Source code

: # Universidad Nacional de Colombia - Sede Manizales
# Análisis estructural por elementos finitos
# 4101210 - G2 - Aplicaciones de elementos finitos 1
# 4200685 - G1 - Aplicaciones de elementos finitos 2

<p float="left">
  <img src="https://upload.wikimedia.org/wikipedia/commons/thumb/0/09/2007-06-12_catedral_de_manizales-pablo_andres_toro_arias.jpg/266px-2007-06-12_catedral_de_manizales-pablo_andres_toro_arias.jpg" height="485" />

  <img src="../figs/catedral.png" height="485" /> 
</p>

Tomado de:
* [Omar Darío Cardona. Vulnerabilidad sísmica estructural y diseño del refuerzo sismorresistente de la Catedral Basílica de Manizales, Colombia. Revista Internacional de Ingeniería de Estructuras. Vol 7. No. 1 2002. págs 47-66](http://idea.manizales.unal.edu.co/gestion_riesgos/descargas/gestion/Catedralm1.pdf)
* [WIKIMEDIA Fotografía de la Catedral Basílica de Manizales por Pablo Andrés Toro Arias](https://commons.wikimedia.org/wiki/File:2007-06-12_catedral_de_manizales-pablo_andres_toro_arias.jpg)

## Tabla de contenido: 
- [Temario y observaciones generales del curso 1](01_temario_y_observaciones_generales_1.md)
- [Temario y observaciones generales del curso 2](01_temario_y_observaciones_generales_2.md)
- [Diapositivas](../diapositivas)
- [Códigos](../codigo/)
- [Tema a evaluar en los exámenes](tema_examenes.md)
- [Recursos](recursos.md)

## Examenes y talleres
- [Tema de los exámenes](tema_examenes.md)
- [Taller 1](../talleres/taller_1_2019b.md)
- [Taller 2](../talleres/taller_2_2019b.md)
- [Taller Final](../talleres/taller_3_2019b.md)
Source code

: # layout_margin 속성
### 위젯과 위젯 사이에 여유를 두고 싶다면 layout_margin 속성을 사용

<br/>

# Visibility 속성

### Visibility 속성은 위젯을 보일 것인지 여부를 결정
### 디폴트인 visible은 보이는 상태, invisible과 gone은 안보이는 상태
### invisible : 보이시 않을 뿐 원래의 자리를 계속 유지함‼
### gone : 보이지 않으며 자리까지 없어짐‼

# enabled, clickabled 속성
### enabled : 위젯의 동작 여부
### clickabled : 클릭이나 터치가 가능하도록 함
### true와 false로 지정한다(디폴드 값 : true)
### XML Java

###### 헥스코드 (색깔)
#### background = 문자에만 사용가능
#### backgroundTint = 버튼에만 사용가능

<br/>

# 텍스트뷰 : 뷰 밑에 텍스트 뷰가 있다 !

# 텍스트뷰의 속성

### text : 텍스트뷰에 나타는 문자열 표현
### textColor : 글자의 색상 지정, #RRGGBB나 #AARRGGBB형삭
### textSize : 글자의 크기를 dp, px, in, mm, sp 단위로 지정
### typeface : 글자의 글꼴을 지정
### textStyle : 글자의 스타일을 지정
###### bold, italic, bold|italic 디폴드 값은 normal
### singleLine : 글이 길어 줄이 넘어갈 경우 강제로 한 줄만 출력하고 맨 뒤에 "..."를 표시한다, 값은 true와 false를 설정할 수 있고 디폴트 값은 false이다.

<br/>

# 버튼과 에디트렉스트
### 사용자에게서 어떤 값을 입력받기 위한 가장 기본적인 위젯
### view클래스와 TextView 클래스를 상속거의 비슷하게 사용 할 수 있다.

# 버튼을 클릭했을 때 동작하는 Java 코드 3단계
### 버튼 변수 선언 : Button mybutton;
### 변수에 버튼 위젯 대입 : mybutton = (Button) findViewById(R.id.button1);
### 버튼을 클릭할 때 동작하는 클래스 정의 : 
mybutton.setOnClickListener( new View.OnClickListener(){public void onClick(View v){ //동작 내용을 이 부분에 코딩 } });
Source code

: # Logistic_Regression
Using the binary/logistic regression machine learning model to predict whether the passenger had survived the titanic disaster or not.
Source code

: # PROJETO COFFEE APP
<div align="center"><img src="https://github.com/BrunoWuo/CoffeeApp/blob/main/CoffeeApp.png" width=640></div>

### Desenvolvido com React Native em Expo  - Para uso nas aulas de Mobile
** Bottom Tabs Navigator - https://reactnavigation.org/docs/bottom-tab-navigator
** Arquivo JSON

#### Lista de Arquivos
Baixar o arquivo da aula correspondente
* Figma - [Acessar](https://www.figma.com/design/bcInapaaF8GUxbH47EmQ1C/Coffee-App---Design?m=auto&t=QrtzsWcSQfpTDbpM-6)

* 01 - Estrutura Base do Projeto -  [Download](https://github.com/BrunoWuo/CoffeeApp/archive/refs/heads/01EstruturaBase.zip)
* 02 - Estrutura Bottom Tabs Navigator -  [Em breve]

▶ _Activity_: From the material above, set down exactly the lines starting at the one with "- [Taller 2](../talleres/taller_2_2019b.md)" and ending at the one with "###### bold, italic, bold|italic", end lines included.

▶ _Answer to the exercise_:
- [Taller 2](../talleres/taller_2_2019b.md)
- [Taller Final](../talleres/taller_3_2019b.md)
Source code

: # layout_margin 속성
### 위젯과 위젯 사이에 여유를 두고 싶다면 layout_margin 속성을 사용

<br/>

# Visibility 속성

### Visibility 속성은 위젯을 보일 것인지 여부를 결정
### 디폴트인 visible은 보이는 상태, invisible과 gone은 안보이는 상태
### invisible : 보이시 않을 뿐 원래의 자리를 계속 유지함‼
### gone : 보이지 않으며 자리까지 없어짐‼

# enabled, clickabled 속성
### enabled : 위젯의 동작 여부
### clickabled : 클릭이나 터치가 가능하도록 함
### true와 false로 지정한다(디폴드 값 : true)
### XML Java

###### 헥스코드 (색깔)
#### background = 문자에만 사용가능
#### backgroundTint = 버튼에만 사용가능

<br/>

# 텍스트뷰 : 뷰 밑에 텍스트 뷰가 있다 !

# 텍스트뷰의 속성

### text : 텍스트뷰에 나타는 문자열 표현
### textColor : 글자의 색상 지정, #RRGGBB나 #AARRGGBB형삭
### textSize : 글자의 크기를 dp, px, in, mm, sp 단위로 지정
### typeface : 글자의 글꼴을 지정
### textStyle : 글자의 스타일을 지정
###### bold, italic, bold|italic 디폴드 값은 normal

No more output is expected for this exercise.